===== Records for the exercise

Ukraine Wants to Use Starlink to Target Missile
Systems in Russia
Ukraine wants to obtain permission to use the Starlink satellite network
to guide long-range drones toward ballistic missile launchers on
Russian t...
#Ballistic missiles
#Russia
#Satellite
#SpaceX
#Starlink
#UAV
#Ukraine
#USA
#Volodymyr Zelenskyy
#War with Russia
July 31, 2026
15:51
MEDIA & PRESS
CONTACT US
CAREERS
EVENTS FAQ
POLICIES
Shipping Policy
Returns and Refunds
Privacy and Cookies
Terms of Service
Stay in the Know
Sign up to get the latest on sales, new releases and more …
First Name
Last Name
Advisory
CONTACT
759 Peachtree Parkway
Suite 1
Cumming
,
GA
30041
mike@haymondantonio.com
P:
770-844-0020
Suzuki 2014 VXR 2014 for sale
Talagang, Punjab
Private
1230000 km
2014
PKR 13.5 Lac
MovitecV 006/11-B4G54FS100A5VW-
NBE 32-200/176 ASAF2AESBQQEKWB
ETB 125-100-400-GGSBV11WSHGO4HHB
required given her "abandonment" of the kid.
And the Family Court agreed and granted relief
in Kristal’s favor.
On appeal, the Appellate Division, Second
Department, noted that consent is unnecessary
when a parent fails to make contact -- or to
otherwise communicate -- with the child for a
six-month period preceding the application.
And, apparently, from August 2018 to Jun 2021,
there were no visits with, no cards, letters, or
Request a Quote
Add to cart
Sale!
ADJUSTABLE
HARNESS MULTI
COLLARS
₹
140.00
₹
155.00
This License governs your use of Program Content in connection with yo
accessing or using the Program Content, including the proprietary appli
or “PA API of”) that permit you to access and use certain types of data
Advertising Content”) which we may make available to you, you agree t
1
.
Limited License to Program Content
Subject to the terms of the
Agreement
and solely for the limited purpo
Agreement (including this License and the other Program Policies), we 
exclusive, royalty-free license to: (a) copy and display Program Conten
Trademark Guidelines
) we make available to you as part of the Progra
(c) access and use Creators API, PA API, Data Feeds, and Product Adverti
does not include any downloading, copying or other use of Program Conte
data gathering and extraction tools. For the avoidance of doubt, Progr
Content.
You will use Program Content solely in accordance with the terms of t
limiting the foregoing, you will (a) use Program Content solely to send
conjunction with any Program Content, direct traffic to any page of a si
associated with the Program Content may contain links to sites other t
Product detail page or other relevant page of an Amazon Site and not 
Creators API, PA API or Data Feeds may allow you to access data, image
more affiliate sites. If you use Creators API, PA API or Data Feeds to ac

==========

## The task
Print out the records exactly as they were entered.

## Answer box
Ukraine Wants to Use Starlink to Target Missile
Systems in Russia
Ukraine wants to obtain permission to use the Starlink satellite network
to guide long-range drones toward ballistic missile launchers on
Russian t...
#Ballistic missiles
#Russia
#Satellite
#SpaceX
#Starlink
#UAV
#Ukraine
#USA
#Volodymyr Zelenskyy
#War with Russia
July 31, 2026
15:51
MEDIA & PRESS
CONTACT US
CAREERS
EVENTS FAQ
POLICIES
Shipping Policy
Returns and Refunds
Privacy and Cookies
Terms of Service
Stay in the Know
Sign up to get the latest on sales, new releases and more …
First Name
Last Name
Advisory
CONTACT
759 Peachtree Parkway
Suite 1
Cumming
,
GA
30041
mike@haymondantonio.com
P:
770-844-0020
Suzuki 2014 VXR 2014 for sale
Talagang, Punjab
Private
1230000 km
2014
PKR 13.5 Lac
MovitecV 006/11-B4G54FS100A5VW-
NBE 32-200/176 ASAF2AESBQQEKWB
ETB 125-100-400-GGSBV11WSHGO4HHB
required given her "abandonment" of the kid.
And the Family Court agreed and granted relief
in Kristal’s favor.
On appeal, the Appellate Division, Second
Department, noted that consent is unnecessary
when a parent fails to make contact -- or to
otherwise communicate -- with the child for a
six-month period preceding the application.
And, apparently, from August 2018 to Jun 2021,
there were no visits with, no cards, letters, or
Request a Quote
Add to cart
Sale!
ADJUSTABLE
HARNESS MULTI
COLLARS
₹
140.00
₹
155.00
This License governs your use of Program Content in connection with yo
accessing or using the Program Content, including the proprietary appli
or “PA API of”) that permit you to access and use certain types of data
Advertising Content”) which we may make available to you, you agree t
1
.
Limited License to Program Content
Subject to the terms of the
Agreement
and solely for the limited purpo
Agreement (including this License and the other Program Policies), we 
exclusive, royalty-free license to: (a) copy and display Program Conten
Trademark Guidelines
) we make available to you as part of the Progra
(c) access and use Creators API, PA API, Data Feeds, and Product Adverti
does not include any downloading, copying or other use of Program Conte
data gathering and extraction tools. For the avoidance of doubt, Progr
Content.
You will use Program Content solely in accordance with the terms of t
limiting the foregoing, you will (a) use Program Content solely to send
conjunction with any Program Content, direct traffic to any page of a si
associated with the Program Content may contain links to sites other t
Product detail page or other relevant page of an Amazon Site and not 
Creators API, PA API or Data Feeds may allow you to access data, image
more affiliate sites. If you use Creators API, PA API or Data Feeds to ac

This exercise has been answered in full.